Già, la crisi iniziò dopo aver dato a soggetti con basso merito di credito, i subprime, la possibilità, acquistando casa, di integrare il loro smilzo reddito per fare la spesa. Geniale. Il meccanismo: un contratto fondiario con dentro una postilla; “rifinanziamento” si chiama, se cresce il valore dell’immobile acquistato consente di renderlo moneta. Se si fanno prestiti a tutti, prime e subprime, tutti comprano casa; salgono i valori immobiliari, sale il prezzo. Si torna in banca, si monetizza quell’aumento di valore; un bel effetto ricchezza, a debito però.
Un trucco, e che trucco, buono per fornire liquido monetario, buonissimo per spendere. Ha funzionato, ha fatto spendere e crescere il Pil, ma quando quel valore troppo in alto sal, cade sovente precipitevolissimevolmente. Il meccanismo salta, inguaia tutto, prima di tutto la spesa. Gli spenditori tornano a marcare visita, l’economia pure.
Altro giro, altra trovata: per dar sostegno ai prezzi si mettono in campo politiche monetarie ultra espansive in grado di fornire a tutti denaro a debito per fare la spesa. Pure qui quando quel debito troppo in alto sal, cade sovente precipitevolissimevolmente. Il credito diventa inattingibile; agli screditati viene a mancare pure la spesa e siamo a carte quarantotto.
Poi una parte di quel mondo, accortosi di cotanto debito generato da quelle politiche, ci pensa su e…austerity! Sì. Tocca ridurre il disavanzo, riaggiustare i bilanci. Per farlo si va in recessione, indi ancor meno capacità di reddito, ancor meno capacità di fare la spesa. Bene, oggi siamo qui, ma non è finita. Per non farci mancare nulla leggete quanto dice l’Istat su inflazione e classi di spesa dei nuclei familiari: tra il 2005 e il 2012 i prezzi al consumo per le famiglie con alta propensione al consumo e basso reddito disponibile sono aumentati del 20,2%, a fronte dell’incremento del 16,0% registrato per l’inflazione che ha pesato sulle famiglie con redditi più alti ma più bassa propensione al consumo. Botte, corna e chitarra rotta insomma.

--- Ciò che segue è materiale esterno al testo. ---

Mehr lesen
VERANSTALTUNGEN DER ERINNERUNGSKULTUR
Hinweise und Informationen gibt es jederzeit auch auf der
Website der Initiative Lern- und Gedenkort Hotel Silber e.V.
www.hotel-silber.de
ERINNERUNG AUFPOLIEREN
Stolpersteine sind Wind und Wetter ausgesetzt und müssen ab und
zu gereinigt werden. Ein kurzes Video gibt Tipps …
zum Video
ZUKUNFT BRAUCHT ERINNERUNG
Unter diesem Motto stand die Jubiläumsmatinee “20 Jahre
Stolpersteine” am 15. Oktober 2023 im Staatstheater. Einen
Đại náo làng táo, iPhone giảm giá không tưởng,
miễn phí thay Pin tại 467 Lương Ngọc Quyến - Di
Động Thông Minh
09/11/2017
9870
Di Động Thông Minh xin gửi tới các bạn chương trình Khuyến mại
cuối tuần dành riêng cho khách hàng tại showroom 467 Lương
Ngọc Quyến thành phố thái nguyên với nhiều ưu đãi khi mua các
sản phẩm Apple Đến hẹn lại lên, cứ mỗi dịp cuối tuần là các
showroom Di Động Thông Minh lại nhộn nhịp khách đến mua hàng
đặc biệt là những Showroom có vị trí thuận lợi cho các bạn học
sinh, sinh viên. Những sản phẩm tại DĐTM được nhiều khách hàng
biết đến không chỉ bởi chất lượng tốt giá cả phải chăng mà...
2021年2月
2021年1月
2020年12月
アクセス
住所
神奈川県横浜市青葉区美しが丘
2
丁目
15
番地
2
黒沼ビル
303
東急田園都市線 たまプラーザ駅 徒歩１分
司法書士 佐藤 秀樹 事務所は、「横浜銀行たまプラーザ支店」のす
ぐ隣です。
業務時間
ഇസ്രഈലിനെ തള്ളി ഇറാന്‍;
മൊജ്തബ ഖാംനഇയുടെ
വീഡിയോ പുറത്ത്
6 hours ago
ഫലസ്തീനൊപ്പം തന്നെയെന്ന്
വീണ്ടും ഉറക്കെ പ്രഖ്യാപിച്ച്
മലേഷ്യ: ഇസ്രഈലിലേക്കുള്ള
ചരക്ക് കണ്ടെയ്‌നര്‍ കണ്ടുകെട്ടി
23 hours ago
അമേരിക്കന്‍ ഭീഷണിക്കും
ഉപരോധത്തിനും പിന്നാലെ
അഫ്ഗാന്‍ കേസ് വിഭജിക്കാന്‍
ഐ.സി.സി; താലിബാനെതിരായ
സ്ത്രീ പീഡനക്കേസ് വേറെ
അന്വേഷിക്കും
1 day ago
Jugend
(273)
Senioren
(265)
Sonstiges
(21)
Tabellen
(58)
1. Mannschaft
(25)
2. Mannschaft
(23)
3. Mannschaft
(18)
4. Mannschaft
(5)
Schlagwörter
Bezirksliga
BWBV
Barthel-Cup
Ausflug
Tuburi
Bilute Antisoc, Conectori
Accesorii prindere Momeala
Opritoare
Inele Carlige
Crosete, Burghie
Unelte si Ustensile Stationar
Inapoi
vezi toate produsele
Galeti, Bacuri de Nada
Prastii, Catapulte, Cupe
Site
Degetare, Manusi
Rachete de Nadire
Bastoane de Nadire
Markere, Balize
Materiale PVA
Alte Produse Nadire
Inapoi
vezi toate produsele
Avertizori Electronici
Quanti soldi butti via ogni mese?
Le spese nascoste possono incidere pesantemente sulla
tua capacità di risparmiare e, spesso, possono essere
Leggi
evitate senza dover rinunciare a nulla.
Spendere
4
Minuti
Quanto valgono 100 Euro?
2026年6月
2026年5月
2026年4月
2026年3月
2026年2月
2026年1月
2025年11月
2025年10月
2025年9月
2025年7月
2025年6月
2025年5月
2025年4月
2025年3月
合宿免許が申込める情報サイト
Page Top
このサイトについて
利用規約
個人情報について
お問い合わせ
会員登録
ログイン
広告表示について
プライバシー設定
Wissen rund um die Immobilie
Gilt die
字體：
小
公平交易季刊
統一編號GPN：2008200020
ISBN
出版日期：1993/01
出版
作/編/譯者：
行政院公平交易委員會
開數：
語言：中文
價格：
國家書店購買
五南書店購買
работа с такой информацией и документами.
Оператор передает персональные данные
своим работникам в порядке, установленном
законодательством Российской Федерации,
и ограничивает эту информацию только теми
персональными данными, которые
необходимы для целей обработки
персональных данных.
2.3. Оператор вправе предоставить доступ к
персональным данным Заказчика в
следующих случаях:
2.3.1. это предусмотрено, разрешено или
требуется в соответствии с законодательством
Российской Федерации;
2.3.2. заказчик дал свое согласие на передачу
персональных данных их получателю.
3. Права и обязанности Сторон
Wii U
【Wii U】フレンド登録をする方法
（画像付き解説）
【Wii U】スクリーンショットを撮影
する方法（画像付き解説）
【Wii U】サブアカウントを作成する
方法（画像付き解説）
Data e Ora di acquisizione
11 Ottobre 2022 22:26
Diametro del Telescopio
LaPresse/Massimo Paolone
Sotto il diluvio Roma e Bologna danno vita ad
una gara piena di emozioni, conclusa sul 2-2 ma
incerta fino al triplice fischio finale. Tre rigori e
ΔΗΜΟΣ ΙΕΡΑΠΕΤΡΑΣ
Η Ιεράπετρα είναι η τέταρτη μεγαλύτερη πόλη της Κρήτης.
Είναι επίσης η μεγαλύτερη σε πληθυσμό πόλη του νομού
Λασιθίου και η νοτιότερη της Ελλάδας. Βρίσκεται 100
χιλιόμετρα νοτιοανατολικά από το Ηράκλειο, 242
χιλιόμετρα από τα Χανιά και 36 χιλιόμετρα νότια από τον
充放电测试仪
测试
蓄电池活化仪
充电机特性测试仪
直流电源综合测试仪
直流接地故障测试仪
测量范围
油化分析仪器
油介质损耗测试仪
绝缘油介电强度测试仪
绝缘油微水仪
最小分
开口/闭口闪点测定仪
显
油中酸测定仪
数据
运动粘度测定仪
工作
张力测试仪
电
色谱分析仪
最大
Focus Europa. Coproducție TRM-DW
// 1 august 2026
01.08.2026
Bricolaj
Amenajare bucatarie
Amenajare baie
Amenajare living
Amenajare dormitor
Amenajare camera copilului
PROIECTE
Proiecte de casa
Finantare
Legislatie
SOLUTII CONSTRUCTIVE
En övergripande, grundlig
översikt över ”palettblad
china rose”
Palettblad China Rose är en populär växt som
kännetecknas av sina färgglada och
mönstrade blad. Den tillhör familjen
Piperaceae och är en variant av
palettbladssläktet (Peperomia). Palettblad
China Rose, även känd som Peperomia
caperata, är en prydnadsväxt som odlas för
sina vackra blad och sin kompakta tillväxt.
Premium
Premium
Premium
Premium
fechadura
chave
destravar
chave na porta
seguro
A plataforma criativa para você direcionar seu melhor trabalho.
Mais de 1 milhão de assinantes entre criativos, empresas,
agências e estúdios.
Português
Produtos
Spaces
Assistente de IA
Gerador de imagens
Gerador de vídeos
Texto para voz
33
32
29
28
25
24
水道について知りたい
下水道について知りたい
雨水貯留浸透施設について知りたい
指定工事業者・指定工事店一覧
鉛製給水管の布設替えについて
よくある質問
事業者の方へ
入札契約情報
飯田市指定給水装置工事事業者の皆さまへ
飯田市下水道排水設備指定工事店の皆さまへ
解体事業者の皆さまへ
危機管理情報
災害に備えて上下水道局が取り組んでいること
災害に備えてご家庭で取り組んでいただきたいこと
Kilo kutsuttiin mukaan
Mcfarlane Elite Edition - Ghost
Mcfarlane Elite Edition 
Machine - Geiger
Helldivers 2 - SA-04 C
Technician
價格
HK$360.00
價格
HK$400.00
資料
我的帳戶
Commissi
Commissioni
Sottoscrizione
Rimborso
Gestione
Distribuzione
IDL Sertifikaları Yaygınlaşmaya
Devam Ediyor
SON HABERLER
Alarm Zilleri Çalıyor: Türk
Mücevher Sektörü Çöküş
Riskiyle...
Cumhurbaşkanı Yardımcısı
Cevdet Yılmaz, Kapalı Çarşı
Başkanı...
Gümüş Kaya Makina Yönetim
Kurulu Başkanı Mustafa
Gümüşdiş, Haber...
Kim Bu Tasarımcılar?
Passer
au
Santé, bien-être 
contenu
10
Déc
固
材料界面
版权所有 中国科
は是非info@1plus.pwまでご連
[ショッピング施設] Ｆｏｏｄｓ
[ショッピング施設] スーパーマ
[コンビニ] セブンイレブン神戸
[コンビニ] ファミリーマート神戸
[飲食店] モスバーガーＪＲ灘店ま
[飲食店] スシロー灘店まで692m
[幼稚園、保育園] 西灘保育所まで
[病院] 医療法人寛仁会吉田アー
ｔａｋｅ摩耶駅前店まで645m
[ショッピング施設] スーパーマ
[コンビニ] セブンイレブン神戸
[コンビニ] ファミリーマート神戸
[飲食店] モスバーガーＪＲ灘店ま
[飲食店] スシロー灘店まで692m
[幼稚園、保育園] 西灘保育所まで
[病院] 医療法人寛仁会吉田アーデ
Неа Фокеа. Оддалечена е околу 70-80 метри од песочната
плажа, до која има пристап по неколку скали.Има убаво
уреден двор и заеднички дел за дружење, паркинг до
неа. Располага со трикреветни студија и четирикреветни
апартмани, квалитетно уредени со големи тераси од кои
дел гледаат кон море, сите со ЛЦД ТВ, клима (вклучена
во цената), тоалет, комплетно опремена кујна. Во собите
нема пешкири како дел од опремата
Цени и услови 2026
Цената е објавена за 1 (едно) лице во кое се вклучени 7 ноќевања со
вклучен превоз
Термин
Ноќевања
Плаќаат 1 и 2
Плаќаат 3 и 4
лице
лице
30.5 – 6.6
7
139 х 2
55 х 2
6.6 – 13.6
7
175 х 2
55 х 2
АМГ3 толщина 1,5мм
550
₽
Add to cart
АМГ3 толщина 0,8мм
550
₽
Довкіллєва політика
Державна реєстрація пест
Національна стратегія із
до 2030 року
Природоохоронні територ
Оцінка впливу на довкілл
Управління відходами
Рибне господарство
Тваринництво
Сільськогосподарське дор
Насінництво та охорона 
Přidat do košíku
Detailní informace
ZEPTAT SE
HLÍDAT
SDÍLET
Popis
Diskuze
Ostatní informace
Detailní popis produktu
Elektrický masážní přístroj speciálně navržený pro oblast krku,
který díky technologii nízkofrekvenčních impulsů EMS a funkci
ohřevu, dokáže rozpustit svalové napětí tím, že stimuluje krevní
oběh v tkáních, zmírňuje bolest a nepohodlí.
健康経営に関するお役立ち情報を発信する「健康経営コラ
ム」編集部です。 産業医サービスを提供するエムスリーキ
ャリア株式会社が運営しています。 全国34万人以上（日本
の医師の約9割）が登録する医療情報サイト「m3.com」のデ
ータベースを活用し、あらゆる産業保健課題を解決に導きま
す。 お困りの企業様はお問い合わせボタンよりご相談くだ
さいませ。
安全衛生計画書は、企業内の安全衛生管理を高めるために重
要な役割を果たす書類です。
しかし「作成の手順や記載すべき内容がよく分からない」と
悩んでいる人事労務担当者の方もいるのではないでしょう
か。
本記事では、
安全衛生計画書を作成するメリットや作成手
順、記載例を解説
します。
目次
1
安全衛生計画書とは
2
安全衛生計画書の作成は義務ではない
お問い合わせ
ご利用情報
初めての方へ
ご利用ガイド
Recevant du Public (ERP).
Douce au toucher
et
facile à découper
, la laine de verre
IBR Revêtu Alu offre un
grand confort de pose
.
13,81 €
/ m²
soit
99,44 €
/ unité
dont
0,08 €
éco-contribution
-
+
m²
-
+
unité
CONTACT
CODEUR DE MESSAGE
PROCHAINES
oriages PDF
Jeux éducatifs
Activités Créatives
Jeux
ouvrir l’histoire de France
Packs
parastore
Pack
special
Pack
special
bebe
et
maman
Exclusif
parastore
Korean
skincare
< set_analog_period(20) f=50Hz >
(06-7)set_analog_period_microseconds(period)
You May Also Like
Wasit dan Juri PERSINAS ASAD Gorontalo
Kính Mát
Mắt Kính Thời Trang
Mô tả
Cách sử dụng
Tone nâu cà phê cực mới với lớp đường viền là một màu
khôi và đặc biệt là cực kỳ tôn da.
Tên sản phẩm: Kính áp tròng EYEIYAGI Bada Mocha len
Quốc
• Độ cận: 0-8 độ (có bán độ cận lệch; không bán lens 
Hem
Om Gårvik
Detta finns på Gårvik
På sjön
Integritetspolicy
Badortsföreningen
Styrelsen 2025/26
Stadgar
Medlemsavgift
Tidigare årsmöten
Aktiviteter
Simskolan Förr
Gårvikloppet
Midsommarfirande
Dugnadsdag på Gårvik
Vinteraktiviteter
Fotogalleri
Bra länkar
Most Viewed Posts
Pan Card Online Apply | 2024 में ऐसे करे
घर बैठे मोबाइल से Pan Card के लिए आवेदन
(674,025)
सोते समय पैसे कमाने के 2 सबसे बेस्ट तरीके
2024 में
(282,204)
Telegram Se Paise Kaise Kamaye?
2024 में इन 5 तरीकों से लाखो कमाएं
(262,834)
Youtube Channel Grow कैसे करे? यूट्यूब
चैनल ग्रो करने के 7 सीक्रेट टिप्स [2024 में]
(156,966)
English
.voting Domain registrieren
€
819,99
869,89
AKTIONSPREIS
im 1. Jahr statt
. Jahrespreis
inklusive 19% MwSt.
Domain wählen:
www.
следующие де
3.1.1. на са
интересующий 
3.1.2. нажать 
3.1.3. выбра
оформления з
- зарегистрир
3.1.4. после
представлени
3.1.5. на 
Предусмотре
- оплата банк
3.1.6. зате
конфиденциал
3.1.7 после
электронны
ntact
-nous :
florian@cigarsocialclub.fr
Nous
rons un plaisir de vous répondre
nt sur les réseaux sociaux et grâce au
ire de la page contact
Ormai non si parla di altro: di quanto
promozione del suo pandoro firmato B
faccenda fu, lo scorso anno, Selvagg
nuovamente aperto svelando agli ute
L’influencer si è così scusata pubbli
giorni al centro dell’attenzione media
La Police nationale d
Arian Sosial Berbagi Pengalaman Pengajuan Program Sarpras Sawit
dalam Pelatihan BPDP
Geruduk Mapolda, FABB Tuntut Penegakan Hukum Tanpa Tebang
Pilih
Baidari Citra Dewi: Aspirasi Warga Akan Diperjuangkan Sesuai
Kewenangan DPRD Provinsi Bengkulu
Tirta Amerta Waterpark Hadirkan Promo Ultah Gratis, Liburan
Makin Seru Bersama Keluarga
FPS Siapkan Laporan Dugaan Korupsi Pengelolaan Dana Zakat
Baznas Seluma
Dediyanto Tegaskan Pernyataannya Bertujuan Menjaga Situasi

Ricapitoliamo: all’inizio furono i redditi erogati dalle imprese a chi lavora per produrre merci e servizi a mostrarsi insufficienti a smaltire quanto prodotto. Quelle tecniche e quei trucchi sono stati messi in campo per riparare quegli squilibri senza riuscirvi granché. Oggi, quando pure l’inflazione fa brutti scherzi, si riduce ancor più la capacità di spesa per quegli già smilzi redditi: la misura è colma, la crisi ancor di più.
È tempo di guardare oltre. Risoluto e cangiante si mostra un paradigma, nuovo di zecca, in grado di riportare in equilibrio il sistema. Sta lì tra i fatti, occorre usarlo per riorganizzare proprio quei fatti. Dice: la crescita si fa con la spesa; così viene generato reddito, quel reddito che serve a fare nuova spesa. Tocca allocare quel reddito per remunerare chi, con la spesa, remunera. Prosit.